Die IHK hat vor Gericht eine herbe Niederlage erlitten - mit Auswirkungen auf die Lobbyarbeit, meint StZ-Lokalchef Achim Wörner.

Regio Desk: Achim Wörner (wö)

Stuttgart - Als die Massenproteste gegen Stuttgart 21 anhoben, war es lange allzu still aufseiten der Befürworter. Allein die Industrie- und Handelskammer (IHK) erwies sich für die Bauherrin Bahn samt den Kofinanziers von Bund, Land, Stadt Stuttgart und Region stets als verlässlicher, auch breit in die Öffentlichkeit wirkender Partner. Eben dieses bis heute ganz eindeutige, im Wortsinn plakative Engagement für das umstrittene Milliardenprojekt ist nun allerdings richterlich unterbunden worden - und die Argumentation der Justiz ist nicht von der Hand zu weisen.

 

Tatsächlich kann die IHK - und dieses Recht wird nicht bestritten - sich in grundsätzlichen wirtschaftlichen und politischen Fragen positionieren. Als eine öffentliche Körperschaft, die kraft Gesetzes Zwangsmitglieder rekrutiert, sollte sie sich aber bei einzelnen Projekten, zumal derart umstrittenen wie Stuttgart 21, zurückhalten. Das Urteil ist insofern einleuchtend - und doch birgt es bei näherer Beschau enorme Brisanz. Denn das ultimativ verlangte "höchstmögliche Maß an Objektivität" schränkt die Handlungsmöglichkeiten der Handelskammer künftig empfindlich ein - und dies nicht nur beim Tiefbahnhof. Im Kern steht damit das bisherige Selbstverständnis auf dem Spiel, sich nicht nur mit Allgemeinplätzen, sondern konkreten Vorschlägen ins politische Geschehen einzumischen. Zwar mögen die Themen in aller Regel nicht die Sprengkraft von Stuttgart21 besitzen; bis in die eigenen Reihen der IHK hinein kontrovers diskutiert werden aber auch sie, wie etwa der Ausbau des Nord-Ost-Rings, die Zukunft des Verbandes Region Stuttgart oder die Forderung nach Zuwanderung.

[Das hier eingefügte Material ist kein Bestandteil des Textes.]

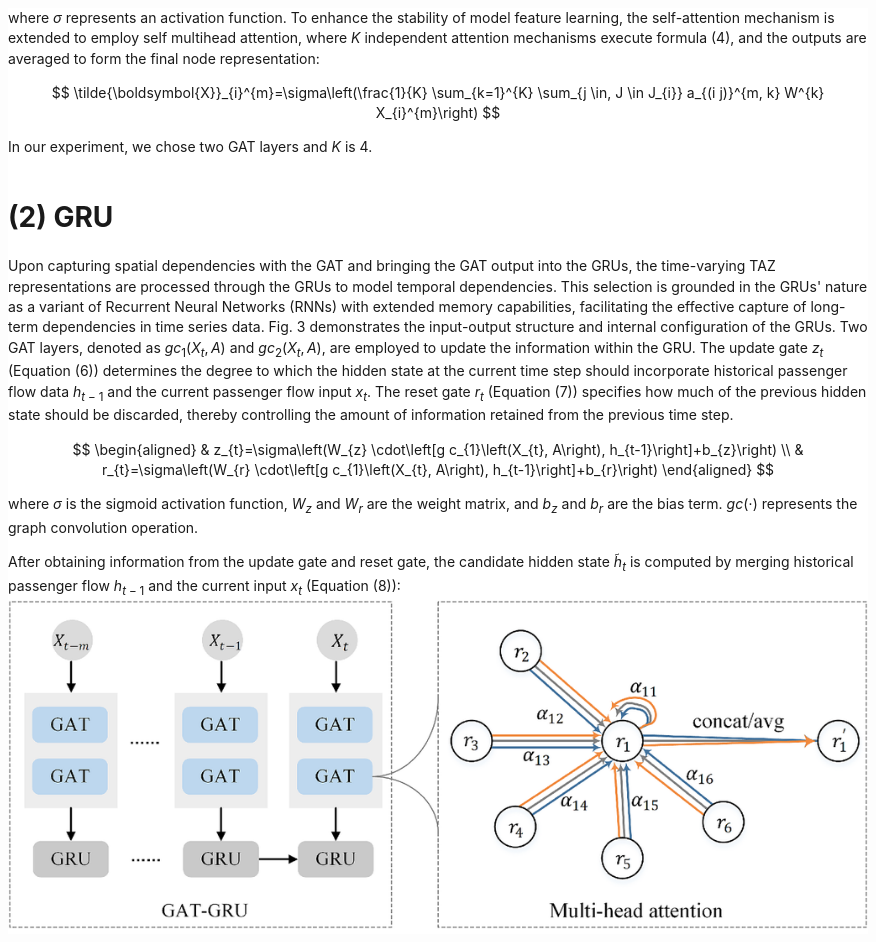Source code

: where $\sigma$ represents an activation function.
To enhance the stability of model feature learning, the self-attention mechanism is extended to employ self multihead attention, where $K$ independent attention mechanisms execute formula (4), and the outputs are averaged to form the final node representation:

$$
\tilde{\boldsymbol{X}}_{i}^{m}=\sigma\left(\frac{1}{K} \sum_{k=1}^{K} \sum_{j \in, J \in J_{i}} a_{(i j)}^{m, k} W^{k} X_{i}^{m}\right)
$$

In our experiment, we chose two GAT layers and $K$ is 4.

# (2) GRU 

Upon capturing spatial dependencies with the GAT and bringing the GAT output into the GRUs, the time-varying TAZ representations are processed through the GRUs to model temporal dependencies. This selection is grounded in the GRUs' nature as a variant of Recurrent Neural Networks (RNNs) with extended memory capabilities, facilitating the effective capture of long-term dependencies in time series data. Fig. 3 demonstrates the input-output structure and internal configuration of the GRUs. Two GAT layers, denoted as $g c_{1}\left(X_{t}, A\right)$ and $g c_{2}\left(X_{t}, A\right)$, are employed to update the information within the GRU. The update gate $z_{t}$ (Equation (6)) determines the degree to which the hidden state at the current time step should incorporate historical passenger flow data $h_{t-1}$ and the current passenger flow input $x_{t}$. The reset gate $r_{t}$ (Equation (7)) specifies how much of the previous hidden state should be discarded, thereby controlling the amount of information retained from the previous time step.

$$
\begin{aligned}
& z_{t}=\sigma\left(W_{z} \cdot\left[g c_{1}\left(X_{t}, A\right), h_{t-1}\right]+b_{z}\right) \\
& r_{t}=\sigma\left(W_{r} \cdot\left[g c_{1}\left(X_{t}, A\right), h_{t-1}\right]+b_{r}\right)
\end{aligned}
$$

where $\sigma$ is the sigmoid activation function, $W_{z}$ and $W_{r}$ are the weight matrix, and $b_{z}$ and $b_{r}$ are the bias term. $g c(\cdot)$ represents the graph convolution operation.

After obtaining information from the update gate and reset gate, the candidate hidden state $\tilde{h}_{t}$ is computed by merging historical passenger flow $h_{t-1}$ and the current input $x_{t}$ (Equation (8)):
![img-1.jpeg](images/page5_img1.png)


[^0]:    * This article is part of a special issue entitled: 'Multimodal_Hans' published in Transportation Research Part E.
[^0]:    ${ }^{1}$ The Smart Steps is a platform that collects signaling data from Chinese mobile phone users. https://dsas.smartsteps.com/\#/.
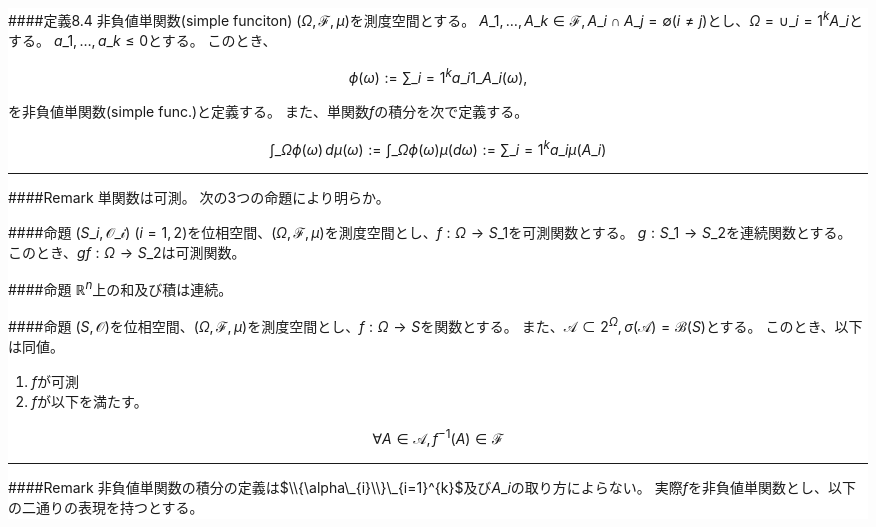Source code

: 
####定義8.4 非負値単関数(simple funciton)
$(\Omega, \mathcal{F}, \mu)$を測度空間とする。
$A\_{1}, \ldots, A\_{k} \in \mathcal{F}, A\_{i} \cap A\_{j} = \emptyset (i \neq j)$とし、$\Omega = \cup\_{i=1}^{k}A\_{i}$とする。
$a\_{1}, \ldots, a\_{k} \le 0$とする。
このとき、

$$
\begin{equation}
    \phi(\omega) := \sum\_{i=1}^{k}a\_{i}1\_{A\_{i}}(\omega),
\end{equation}
$$

を非負値単関数(simple func.)と定義する。
また、単関数$f$の積分を次で定義する。

$$
\begin{equation}
    \int\_{\Omega}\phi(\omega) \, d\mu(\omega)
    := \int\_{\Omega}\phi(\omega) \mu(d\omega) 
    := \sum\_{i=1}^{k}a\_{i} \mu(A\_{i})
\end{equation}
$$

---

####Remark
単関数は可測。
次の3つの命題により明らか。

####命題
$(S\_{i}, \mathcal{O\_{i}}) \ (i=1,2)$を位相空間、$(\Omega, \mathcal{F}, \mu)$を測度空間とし、$f:\Omega \rightarrow S\_{1}$を可測関数とする。
$g:S\_{1} \rightarrow S\_{2}$を連続関数とする。
このとき、$gf:\Omega \rightarrow S\_{2}$は可測関数。

####命題
$\mathbb{R}^{n}$上の和及び積は連続。

####命題
$(S, \mathcal{O})$を位相空間、$(\Omega, \mathcal{F}, \mu)$を測度空間とし、$f:\Omega \rightarrow S$を関数とする。
また、$\mathcal{A} \subset 2^{\Omega}, \sigma(\mathcal{A}) = \mathcal{B}(S)$とする。
このとき、以下は同値。
1. $f$が可測
2. $f$が以下を満たす。

$$
\forall A \in \mathcal{A}, f^{-1}(A) \in \mathcal{F}
$$

---

####Remark
非負値単関数の積分の定義は$\\{\alpha\_{i}\\}\_{i=1}^{k}$及び$A\_{i}$の取り方によらない。
実際$f$を非負値単関数とし、以下の二通りの表現を持つとする。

Erschwerend kommt hinzu, dass es im Moment - je nach Gericht - unterschiedliche Rechtsprechungen gibt. In Karlsruhe beispielsweise ist ein - zugegeben, etwas anders gelagerter - Stuttgart-21-Prozess genau gegenteilig ausgegangen: zugunsten der IHK. Insofern tut eine Klärung vor dem übergeordneten Verwaltungsgerichtshof Mannheim wohl not. Dazu muss die Stuttgarter Kammer die Initiative ergreifen.